[Rendered images with source text]
○ ○ ○ ○ ○

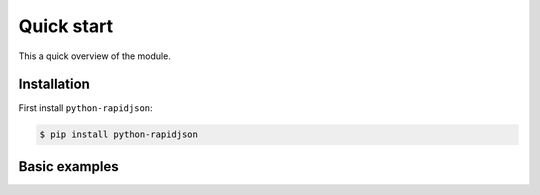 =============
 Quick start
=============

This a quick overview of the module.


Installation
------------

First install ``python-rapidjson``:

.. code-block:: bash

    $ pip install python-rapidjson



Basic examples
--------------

○ ○ ○ ○ ○

--- Your instructions ---
Copy the records exactly, minus any pictures.

--- Response ---
 =============
 Quick start
=============

This a quick overview of the module.


Installation
------------

First install ``python-rapidjson``:

.. code-block:: bash

    $ pip install python-rapidjson



Basic examples
--------------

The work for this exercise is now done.